▶ **PROBLEM DETAILS**: Retrieve every line from the records in which the word "display" occurs.

Extracted page text data:
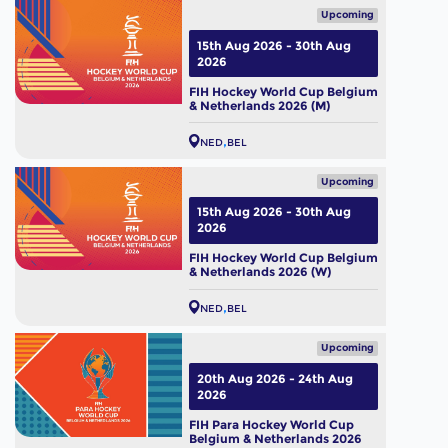
Upcoming
15th Aug 2026 - 30th Aug
2026
FIH Hockey World Cup Belgium
& Netherlands 2026 (M)
NED
BEL
Upcoming
15th Aug 2026 - 30th Aug
2026
FIH Hockey World Cup Belgium
& Netherlands 2026 (W)
NED
BEL
Upcoming
20th Aug 2026 - 24th Aug
2026
FIH Para Hockey World Cup
Belgium & Netherlands 2026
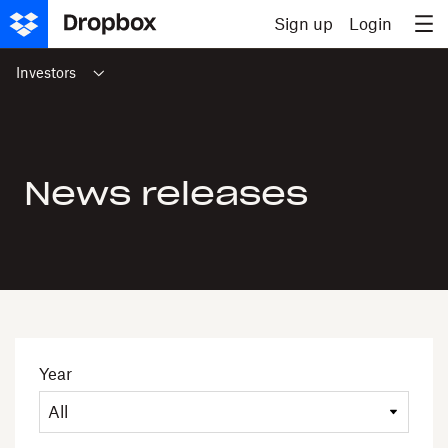
Skip to content
Sign up
Login
Investors
News releases
Year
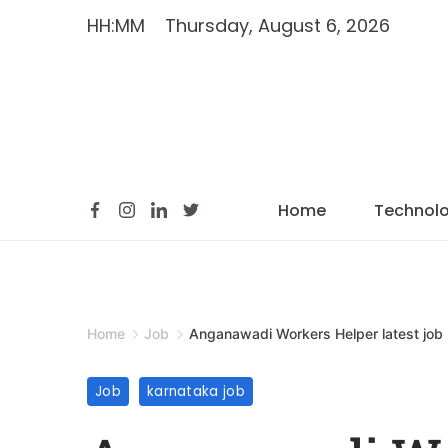
HH:MM
Thursday, August 6, 2026
Home
Technol
Home
Job
Anganawadi Workers Helper latest job
Job
karnataka job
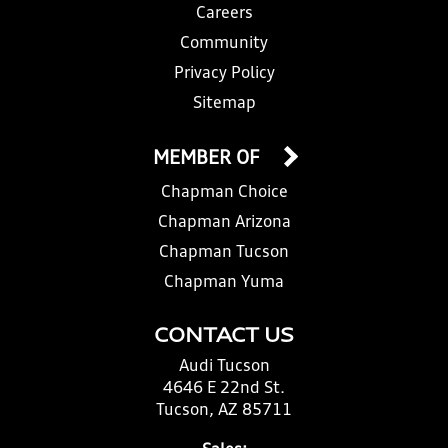
Careers
Community
Privacy Policy
Sitemap
MEMBER OF
Chapman Choice
Chapman Arizona
Chapman Tucson
Chapman Yuma
CONTACT US
Audi Tucson
4646 E 22nd St.
Tucson, AZ 85711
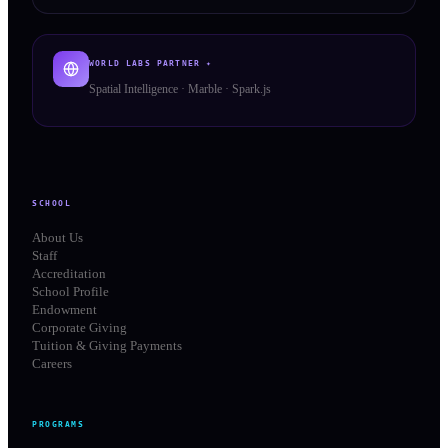
WORLD LABS PARTNER ✦
Spatial Intelligence · Marble · Spark.js
SCHOOL
About Us
Staff
Accreditation
School Profile
Endowment
Corporate Giving
Tuition & Giving Payments
Careers
PROGRAMS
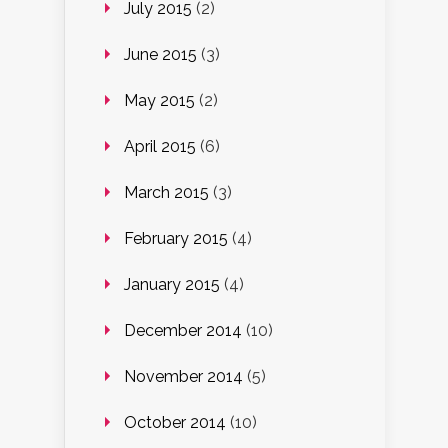
July 2015
(2)
June 2015
(3)
May 2015
(2)
April 2015
(6)
March 2015
(3)
February 2015
(4)
January 2015
(4)
December 2014
(10)
November 2014
(5)
October 2014
(10)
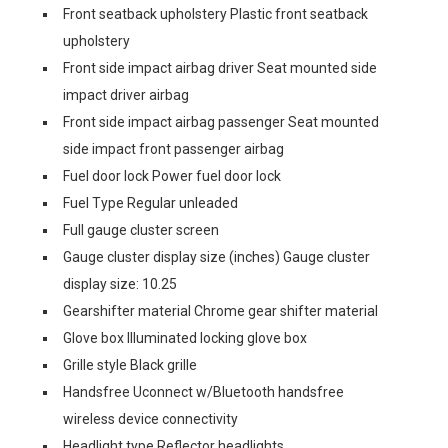
Front seatback upholstery Plastic front seatback
upholstery
Front side impact airbag driver Seat mounted side
impact driver airbag
Front side impact airbag passenger Seat mounted
side impact front passenger airbag
Fuel door lock Power fuel door lock
Fuel Type Regular unleaded
Full gauge cluster screen
Gauge cluster display size (inches) Gauge cluster
display size: 10.25
Gearshifter material Chrome gear shifter material
Glove box Illuminated locking glove box
Grille style Black grille
Handsfree Uconnect w/Bluetooth handsfree
wireless device connectivity
Headlight type Reflector headlights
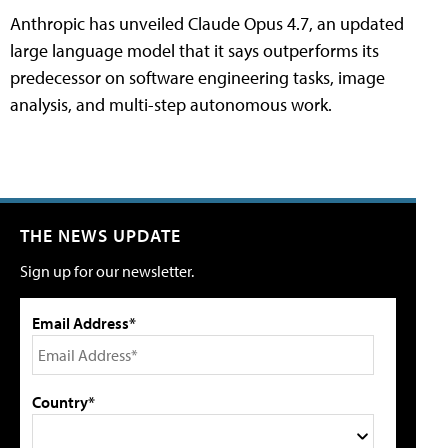
Anthropic has unveiled Claude Opus 4.7, an updated
large language model that it says outperforms its
predecessor on software engineering tasks, image
analysis, and multi-step autonomous work.
THE NEWS UPDATE
Sign up for our newsletter.
Email Address*
Country*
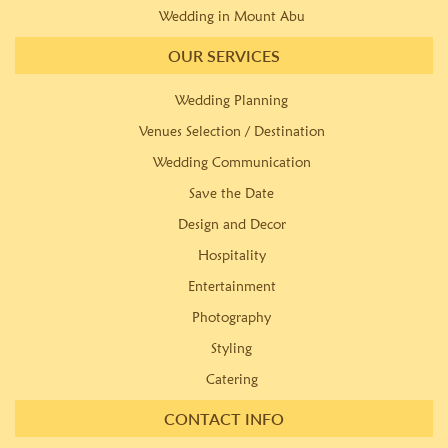
Wedding in Mount Abu
OUR SERVICES
Wedding Planning
Venues Selection / Destination
Wedding Communication
Save the Date
Design and Decor
Hospitality
Entertainment
Photography
Styling
Catering
CONTACT INFO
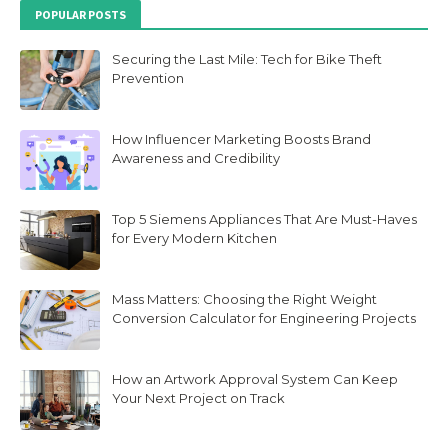
POPULAR POSTS
Securing the Last Mile: Tech for Bike Theft
Prevention
How Influencer Marketing Boosts Brand
Awareness and Credibility
Top 5 Siemens Appliances That Are Must-Haves
for Every Modern Kitchen
Mass Matters: Choosing the Right Weight
Conversion Calculator for Engineering Projects
How an Artwork Approval System Can Keep
Your Next Project on Track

▶ **RESPONSE**:
Gauge cluster display size (inches) Gauge cluster
display size: 10.25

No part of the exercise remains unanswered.